Does California’s arbitration-specific “prejudice” requirement for finding waiver of the right to compel arbitration survive Morgan v. Sundance — that is, must the party opposing arbitration show it was prejudiced in order to establish waiver?

Holding

No. The arbitration-specific prejudice requirement — rooted in a federal rule abrogated by Morgan and unsupported by California statutory text or legislative history — is abrogated. Courts now determine whether a party has waived the right to compel arbitration under generally applicable California contract law, which requires no showing of prejudice; St. Agnes and its progeny are disapproved to the extent inconsistent. Applying ordinary waiver principles, the trial court correctly found that Commerce Club waived arbitration. The judgment of the Court of Appeal is reversed and the matter remanded. (16 Cal.5th at pp. 582–587.)

Reasoning

The procedural rules of the California Arbitration Act, like those of the FAA, rest on a policy of treating arbitration agreements like any other contract — not one preferring arbitration to litigation. California’s prejudice rule had been borrowed from federal decisions that Morgan abrogated, and the equal-footing principle forecloses special, arbitration-favoring waiver rules. Because the state prejudice requirement found no basis in statutory language or legislative history, the Court abrogated it. (16 Cal.5th at p. 582.)
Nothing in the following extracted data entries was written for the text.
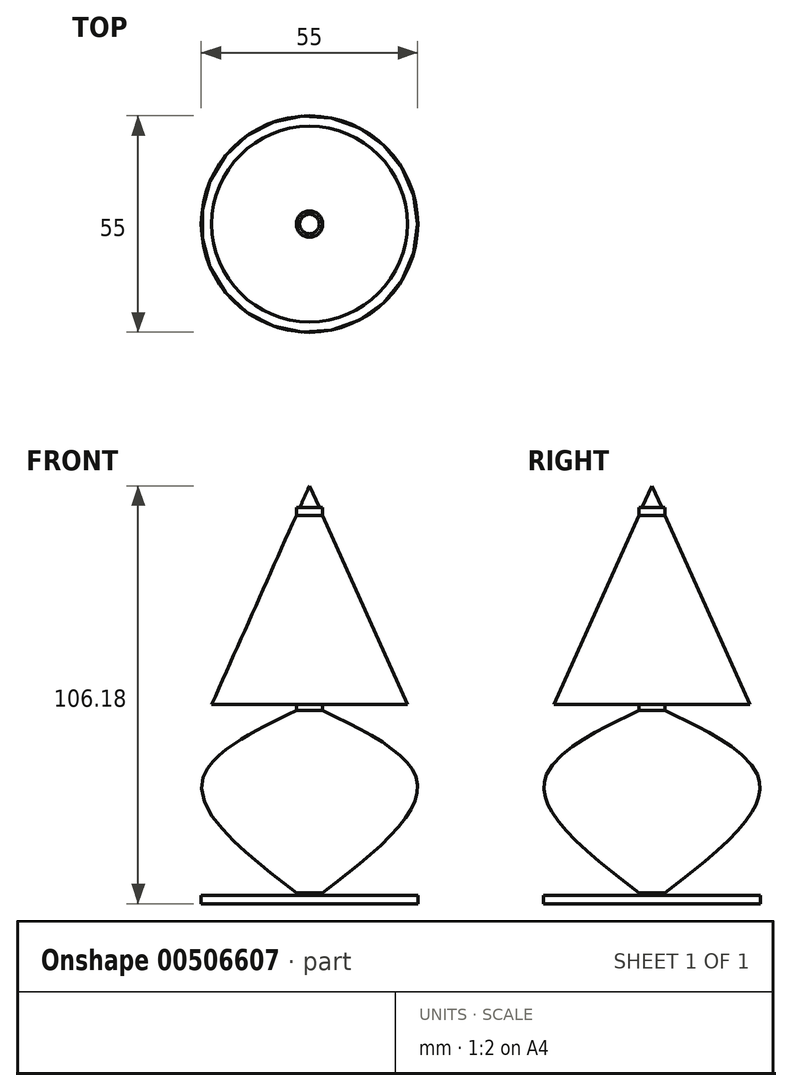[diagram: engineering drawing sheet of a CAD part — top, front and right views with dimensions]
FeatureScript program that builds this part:
annotation { "Feature Type Name" : "Feature", "Feature Type Description" : "" }
export const myFeature = defineFeature(function(context is Context, id is Id, definition is map)
    precondition{}
    {
        {
            var Q0;
            Q0=qCreatedBy(makeId("Top.planeOp"),FACE);
            var sketch = newSketch(context, id + "F0", { "sketchPlane" : qUnion([Q0])});
            skCircle(sketch, "E0", {"center": v(0, 0) * mm, "radius": 3.35 * mm});
            skSolve(sketch);
        }
        {
            var Q0;
            Q0=qCreatedBy(makeId("Top.planeOp"),FACE);
            var sketch = newSketch(context, id + "F1", { "sketchPlane" : qUnion([Q0])});
            skSolve(sketch);
        }
        {
            var Q0;
            Q0 = qSketchRegion(id + "F1", true);
            var Q1;
            Q1=makeQuery(id+"F0.imprint","IMPRINT",FACE,{"disambiguationData":[TD([[makeQuery(id+"F0.imprint","IMPRINT",EDGE,{"derivedFrom":sQuery(id+"F0.wireOp",EDGE,"E0")}),1.0]])]});
            extrude(context, id + "F2", {"entities" : qUnion([Q0, Q1]), "endBound" : BoundingType.SYMMETRIC, "depth" : 100 * mm});
        }
        {
            var Q0;
            Q0=qCreatedBy(makeId("Right.planeOp"),FACE);
            var sketch = newSketch(context, id + "F3", { "sketchPlane" : qUnion([Q0])});
            skLineSegment(sketch, "E1", {"start": v(0, 55.57) * mm, "end": v(0, 0) * mm});
            skLineSegment(sketch, "E2", {"start": v(0, 0) * mm, "end": v(-24.85, 0) * mm});
            skLineSegment(sketch, "E3", {"start": v(-24.85, 0) * mm, "end": v(0, 55.57) * mm});
            skSolve(sketch);
        }
        {
            var Q0;
            Q0=makeQuery(id+"F3.imprint","IMPRINT",FACE,{"disambiguationData":[TD([[makeQuery(id+"F3.imprint","IMPRINT",EDGE,{"derivedFrom":sQuery(id+"F3.wireOp",EDGE,"E1")}),-1.0]])]});
            var Q1;
            Q1=sQuery(id+"F3.wireOp",EDGE,"E1");
            revolve(context, id + "F4", {"operationType" : NewBodyOperationType.ADD, "entities" : qUnion([Q0]), "axis" : qUnion([Q1]), "revolveType" : RevolveType.FULL});
        }
        {
            var Q0;
            Q0=qCreatedBy(makeId("Right.planeOp"),FACE);
            var sketch = newSketch(context, id + "F5", { "sketchPlane" : qUnion([Q0])});
            skFitSpline(sketch, "E4", {"points": [v(0, 0) * mm, v(-27.44, -20.31) * mm, v(0, -50.37) * mm], "startDerivative": vector(-83.7, -38.89) * mm, "endDerivative": vector(81.29, -61.53) * mm});
            skLineSegment(sketch, "E5", {"start": v(0, 0) * mm, "end": v(0, -50.37) * mm});
            skSolve(sketch);
        }
        {
            var Q0;
            Q0=makeQuery(id+"F5.imprint","IMPRINT",FACE,{"disambiguationData":[TD([[makeQuery(id+"F5.imprint","IMPRINT",EDGE,{"derivedFrom":sQuery(id+"F5.wireOp",EDGE,"E4")}),1.0]])]});
            var Q1;
            Q1=sQuery(id+"F5.wireOp",EDGE,"E5");
            revolve(context, id + "F6", {"operationType" : NewBodyOperationType.ADD, "entities" : qUnion([Q0]), "axis" : qUnion([Q1]), "revolveType" : RevolveType.FULL});
        }
        {
            var Q0;
            Q0=qCreatedBy(makeId("Right.planeOp"),FACE);
            var sketch = newSketch(context, id + "F7", { "sketchPlane" : qUnion([Q0])});
            skLineSegment(sketch, "E6", {"start": v(0, -48.5) * mm, "end": v(27.5, -48.5) * mm});
            skLineSegment(sketch, "E7", {"start": v(0, -50.6) * mm, "end": v(27.5, -50.6) * mm});
            skLineSegment(sketch, "E8", {"start": v(27.5, -50.6) * mm, "end": v(27.5, -48.5) * mm});
            skLineSegment(sketch, "E9", {"start": v(0, -50.6) * mm, "end": v(0, -48.5) * mm});
            skSolve(sketch);
        }
        {
            var Q0;
            Q0=makeQuery(id+"F7.imprint","IMPRINT",FACE,{"disambiguationData":[TD([[makeQuery(id+"F7.imprint","IMPRINT",EDGE,{"derivedFrom":sQuery(id+"F7.wireOp",EDGE,"E6")}),-1.0]])]});
            var Q1;
            Q1=sQuery(id+"F7.wireOp",EDGE,"E9");
            revolve(context, id + "F8", {"operationType" : NewBodyOperationType.ADD, "entities" : qUnion([Q0]), "axis" : qUnion([Q1]), "revolveType" : RevolveType.FULL});
        }
    });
The Court also reorganized how litigation-conduct defenses are analyzed. Rather than applying the multifactor St. Agnes list as a single catch-all “waiver” test, a court must separately evaluate each generally applicable contract defense the resisting party actually raises — waiver, forfeiture, estoppel, laches, or timeliness — considering only the factors relevant to that defense. On the record here, Commerce Club’s thirteen months of litigation conduct established waiver under ordinary principles. (16 Cal.5th at pp. 583–587.)

Key quote

Describing the new approach, the Court directed that a court should “treat the arbitration agreement as it would any other contract.” (16 Cal.5th at p. 583.)

Read the full opinion (official California Courts source).

Practice pointer

For plaintiff-side counsel, Quach is a powerful answer to the defendant that litigates first and invokes arbitration later. You no longer need to prove your client was prejudiced; you need only show conduct inconsistent with an intent to arbitrate — propounding merits discovery, taking depositions, demanding a jury trial, or simply sitting on the right. Build the waiver record from the defendant’s first appearance, documenting every discovery request, jury demand, and continuance. And frame the defense precisely: plead waiver where the conduct shows relinquishment of a known right, and reserve forfeiture, estoppel, laches, or timeliness for the situations each fits — because Quach forbids collapsing them into one multifactor test.

Open questions

The decision governs cases under the CAA’s procedural rules; the Court noted the FAA’s procedural rules can apply where the parties expressly so agree or where the CAA is preempted, leaving room to dispute which procedural regime controls a given agreement. The precise content of “generally applicable” waiver law — how much litigation conduct, and what intent, suffices — will develop case by case, as will the boundaries between waiver and the cognate defenses of forfeiture, estoppel, laches, and timeliness.